- Dijkstra Monads Forever: Termination Sensitive Specifications for Interaction Trees - POPL 2021 - 5 min talk - 30 min talk
Dijkstra Monads for Interaction Trees
In this project we apply the techniques of Dijkstra Monads to program semantics build with the Interaction Trees library. This allows us to verify specifications about effectful, interactive programs.
Rich Program Logics
Software engineers write mountains of important code. Code upon which lives and livelihoods depend on being correct. And this code is very often wrong, and very often wrong in meaningful and even dangerous ways. Writing and verifying formal specifications about code can give us high degrees of confidence that our code is correct. However, the technology of formal specifications lags beyond the rich array of capabilities modern programming languages have. In order to realize the promise of formal specifications, we need program logics that can keep up with these capabilities.

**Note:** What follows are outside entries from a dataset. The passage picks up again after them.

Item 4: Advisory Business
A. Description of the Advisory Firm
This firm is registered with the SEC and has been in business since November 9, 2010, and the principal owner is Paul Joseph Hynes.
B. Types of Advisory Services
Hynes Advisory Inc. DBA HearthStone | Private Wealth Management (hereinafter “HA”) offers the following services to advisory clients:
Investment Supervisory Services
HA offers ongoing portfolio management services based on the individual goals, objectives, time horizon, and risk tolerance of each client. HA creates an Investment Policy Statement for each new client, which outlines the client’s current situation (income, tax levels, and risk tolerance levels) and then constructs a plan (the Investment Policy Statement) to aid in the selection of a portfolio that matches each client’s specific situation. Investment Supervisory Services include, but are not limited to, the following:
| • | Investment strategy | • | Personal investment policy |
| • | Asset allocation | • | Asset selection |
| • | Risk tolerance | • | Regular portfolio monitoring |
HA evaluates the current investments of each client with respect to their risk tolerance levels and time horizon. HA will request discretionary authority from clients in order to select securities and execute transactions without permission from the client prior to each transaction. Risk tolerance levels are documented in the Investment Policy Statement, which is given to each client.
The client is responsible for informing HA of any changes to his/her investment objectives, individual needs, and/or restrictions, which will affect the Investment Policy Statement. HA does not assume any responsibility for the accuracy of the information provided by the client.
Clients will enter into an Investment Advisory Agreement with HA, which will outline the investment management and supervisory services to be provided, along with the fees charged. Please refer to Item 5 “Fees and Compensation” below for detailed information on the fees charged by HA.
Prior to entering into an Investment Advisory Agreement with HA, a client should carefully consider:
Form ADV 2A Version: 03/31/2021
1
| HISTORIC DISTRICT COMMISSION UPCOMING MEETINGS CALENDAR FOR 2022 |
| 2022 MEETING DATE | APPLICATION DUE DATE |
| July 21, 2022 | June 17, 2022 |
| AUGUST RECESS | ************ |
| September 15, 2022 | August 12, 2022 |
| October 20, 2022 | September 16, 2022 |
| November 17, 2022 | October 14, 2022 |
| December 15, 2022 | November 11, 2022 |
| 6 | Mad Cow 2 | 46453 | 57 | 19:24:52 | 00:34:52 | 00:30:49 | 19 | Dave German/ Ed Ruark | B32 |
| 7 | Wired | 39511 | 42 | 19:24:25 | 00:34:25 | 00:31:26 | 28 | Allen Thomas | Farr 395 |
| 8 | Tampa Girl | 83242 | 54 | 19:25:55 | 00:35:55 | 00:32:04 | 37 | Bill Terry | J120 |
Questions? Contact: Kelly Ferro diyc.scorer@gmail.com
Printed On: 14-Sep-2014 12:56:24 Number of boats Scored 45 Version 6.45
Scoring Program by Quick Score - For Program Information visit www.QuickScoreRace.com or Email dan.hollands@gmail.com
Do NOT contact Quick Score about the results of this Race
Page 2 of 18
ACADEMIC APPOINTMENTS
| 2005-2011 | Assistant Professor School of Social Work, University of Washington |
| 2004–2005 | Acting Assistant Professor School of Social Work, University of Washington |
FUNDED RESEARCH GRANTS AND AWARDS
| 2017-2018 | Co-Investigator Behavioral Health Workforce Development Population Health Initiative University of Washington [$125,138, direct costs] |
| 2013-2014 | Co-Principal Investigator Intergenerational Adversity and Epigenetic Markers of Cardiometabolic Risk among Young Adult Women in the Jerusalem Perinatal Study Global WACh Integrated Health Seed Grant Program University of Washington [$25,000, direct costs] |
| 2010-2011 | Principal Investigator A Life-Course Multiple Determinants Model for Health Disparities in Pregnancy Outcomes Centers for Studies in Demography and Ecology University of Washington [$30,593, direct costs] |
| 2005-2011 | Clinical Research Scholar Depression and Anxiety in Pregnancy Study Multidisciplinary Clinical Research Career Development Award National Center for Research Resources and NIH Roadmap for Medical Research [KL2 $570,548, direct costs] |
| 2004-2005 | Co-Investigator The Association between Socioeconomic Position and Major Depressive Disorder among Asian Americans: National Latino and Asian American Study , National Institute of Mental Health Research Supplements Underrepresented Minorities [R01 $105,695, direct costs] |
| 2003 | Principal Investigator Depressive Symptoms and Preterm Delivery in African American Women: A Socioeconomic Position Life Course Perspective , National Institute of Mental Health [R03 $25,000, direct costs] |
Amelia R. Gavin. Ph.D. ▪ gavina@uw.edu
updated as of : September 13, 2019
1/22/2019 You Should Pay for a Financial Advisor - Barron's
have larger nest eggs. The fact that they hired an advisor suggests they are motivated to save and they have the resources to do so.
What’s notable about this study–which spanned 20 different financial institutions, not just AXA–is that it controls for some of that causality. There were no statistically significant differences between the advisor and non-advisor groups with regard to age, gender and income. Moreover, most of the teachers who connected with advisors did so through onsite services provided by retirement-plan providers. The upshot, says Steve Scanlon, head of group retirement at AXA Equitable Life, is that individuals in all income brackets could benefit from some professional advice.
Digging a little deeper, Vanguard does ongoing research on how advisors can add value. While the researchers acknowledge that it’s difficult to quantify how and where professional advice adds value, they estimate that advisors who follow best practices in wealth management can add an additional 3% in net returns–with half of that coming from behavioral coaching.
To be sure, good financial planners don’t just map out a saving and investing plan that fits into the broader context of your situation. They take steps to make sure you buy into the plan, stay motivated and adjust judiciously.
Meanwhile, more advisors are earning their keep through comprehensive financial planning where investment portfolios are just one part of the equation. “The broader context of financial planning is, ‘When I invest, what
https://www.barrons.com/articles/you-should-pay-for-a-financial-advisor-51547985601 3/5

Interaction of Specifications with Semantics
When you have simple programming languages, you can afford to have simple semantics and for the language of your specifications be very simple. However, anything that approaches the complexity of real, modern programming languages is going to need massively complicated semantics and a massively complicated language of specifications. Both of these tasks are difficult on their own, and after you have both, you want to know that your specifications actually properly restrict the behavior of your semantics. Can we reduce the difficulty of these tasks by systematically deriving extensions to specifications from extensions to semantics?
Real programs often diverge. And this divergence is not simply the result of bugs or other failures. Some real programs are designed to run forever. Servers and operating systems are a key example. This means we need to consider infinite behavior in order to write provably correct programs. The makes traditional inductive approaches insufficient. In order to make writing coinductive proofs doable, we need better tools and techniques.